O golpe no crânio: Graciliano Ramos e Getúlio Vargas*
Publicado em 11 d abril d 2013
Do blog Transversos
Por ALINE SILVA
Link original
Os romances de Graciliano Ramos vieram a público nos anos 30, período profundamente marcado pela manutenção do poder por parte de Getúlio Vargas, primeiro como chefe do Governo Provisório, de 1930 a 1934, por conta do golpe de estado, também conhecido como Revolução de 1930, depois como Presidente da República do Governo Constitucional, de 1934 a 1937, tendo sido eleito pela Assembleia Constituinte e, finalmente, de 1937 a 1945, em decorrência de novo golpe de estado, o chamado Estado Novo. Entre 1951 e 1954, Vargas retorna ao poder, desta vez eleito pelo voto direto, apoiado, entre outros partidos, pelo PCB, ao qual o escritor alagoano se filiou em 1945.
Economicamente os anos 30 são marcados pelas consequências d’A Grande Depressão e pelo New Deal. Profundamente influenciado pela política de Franklin Roosevelt, Vargas, que sucedeu Washington Luís na presidência da república após o exílio compulsório deste, apostava nas mesmas providências econômicas do plano econômico americano, além de tomar medidas coercitivas na política como a dissolução das assembleias estaduais e a submissão do Supremo Tribunal à tutela do poder. Para justificar a coerção, o presidente alegava a necessidade de “purificar” as instituições, que se encontravam contaminadas pela corrupção da República Velha e, vale ressaltar que, ao contrário do que muitos creem, as tais medidas coercitivas não fazem parte do repertório de ações apenas do Estado Novo, e sim estavam presentes desde o primeiro mandato do presidente gaúcho.

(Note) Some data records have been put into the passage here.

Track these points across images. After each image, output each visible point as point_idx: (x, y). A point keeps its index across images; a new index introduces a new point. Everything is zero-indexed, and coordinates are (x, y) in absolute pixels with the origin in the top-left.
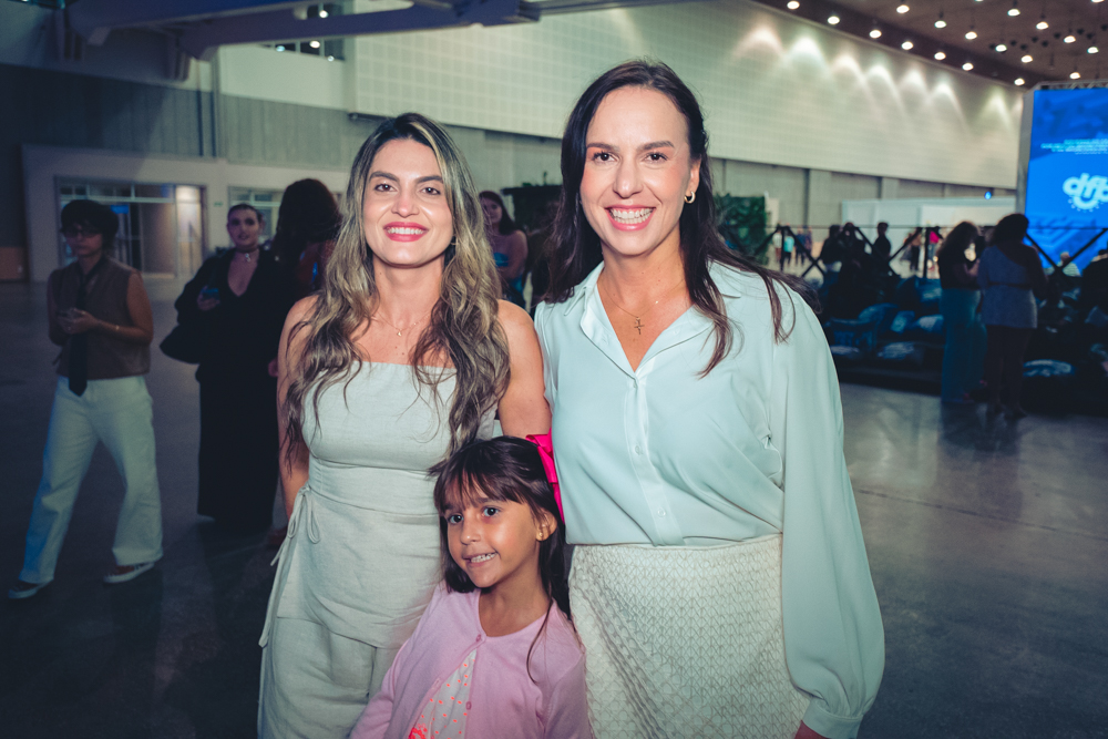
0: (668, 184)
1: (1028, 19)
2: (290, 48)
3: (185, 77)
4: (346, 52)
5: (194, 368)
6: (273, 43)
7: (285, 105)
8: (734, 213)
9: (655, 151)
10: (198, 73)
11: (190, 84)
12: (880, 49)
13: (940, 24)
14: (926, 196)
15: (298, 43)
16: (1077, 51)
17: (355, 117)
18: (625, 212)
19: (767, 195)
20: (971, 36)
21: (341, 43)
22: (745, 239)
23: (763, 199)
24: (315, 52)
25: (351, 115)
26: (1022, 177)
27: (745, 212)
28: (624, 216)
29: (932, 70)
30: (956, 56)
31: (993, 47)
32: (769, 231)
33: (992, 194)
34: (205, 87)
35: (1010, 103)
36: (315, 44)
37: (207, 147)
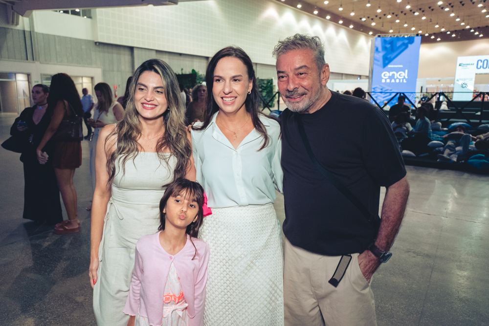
0: (241, 89)
1: (373, 8)
2: (65, 12)
3: (17, 24)
4: (92, 15)
5: (20, 154)
6: (58, 10)
7: (66, 38)
8: (260, 86)
9: (236, 78)
10: (23, 22)
11: (19, 27)
12: (317, 18)
13: (341, 9)
14: (335, 79)
15: (70, 10)
16: (392, 22)
17: (97, 44)
18: (227, 99)
19: (273, 78)
20: (352, 14)
21: (90, 11)
22: (265, 96)
23: (272, 80)
24: (77, 14)
25: (96, 43)
26: (371, 72)
27: (265, 85)
28: (227, 100)
29: (338, 28)
30: (347, 22)
31: (361, 19)
32: (274, 93)
33: (360, 78)
34: (27, 29)
35: (367, 42)
36: (77, 10)
37: (29, 56)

Certa ambiguidade constitutiva do governo pode ser apontada pela justaposição entre autoritarismo e atendimento das demandas da classe trabalhadora, bem como pelas sucessivas tentativas de cooptação de lideranças intelectuais do período. Não se podem negar os avanços decorrentes do conjunto de medidas que buscava alterar as relações de trabalho, mas o perigo reside em entendê-las como concessão do “pai dos pobres” e não como árdua conquista obtida por força das lutas trabalhistas levadas adiante, em especial graças às influências anarquistas dos imigrantes europeus que vieram compor a mão de obra especializada necessária, mas ainda pouco existente no país. O governo partia do pressuposto de que tais “concessões” junto com a intervenção na organização sindical auxiliariam no refreamento dos conflitos entre capital e trabalho presentes no mundo moderno. Já em relação à intelectualidade, fragilizada financeiramente como sempre em terras brasileiras, o governo oferecia cargos públicos sem nenhuma exigência clara de apoio ideológico – o que estava nas entrelinhas custava aos beneficiados o tormento entre a livre expressão de suas convicções e o exercício de um ofício que não prescindia da lealdade.
Nesse cenário, muitos intelectuais puderam dar continuidade aos trabalhos literários empreendidos, por exemplo, por conta da segurança financeira obtida pelo desempenho de um cargo público, como foram os casos de Carlos Drummond de Andrade, Graciliano Ramos, José Lins do Rego, Ciro dos Anjos. Tal desempenho profissional, no entanto, não tragava as convicções ideológicas dos intelectuais, que, como mencionado por Graciliano em Memórias do Cárcere, ainda podiam mexer-se nos estreitos limites entre a sintaxe e a Delegacia de Ordem Pública e Social.
Dentre o público em geral, pode-se dizer que Graciliano Ramos colhe certo refreamento do conforto almejado. O autor alagoano constrói narrativas que despertam o leitor de qualquer resquício de segurança rumo à indagação constante dos limites. É leitura de nos morder e picar, de golpear o crânio, como falava Brecht, mas, ao que me parece, pão e circo vendem muito mais.
—–
* Deixarei para tratar da prisão de Graciliano oportunamente.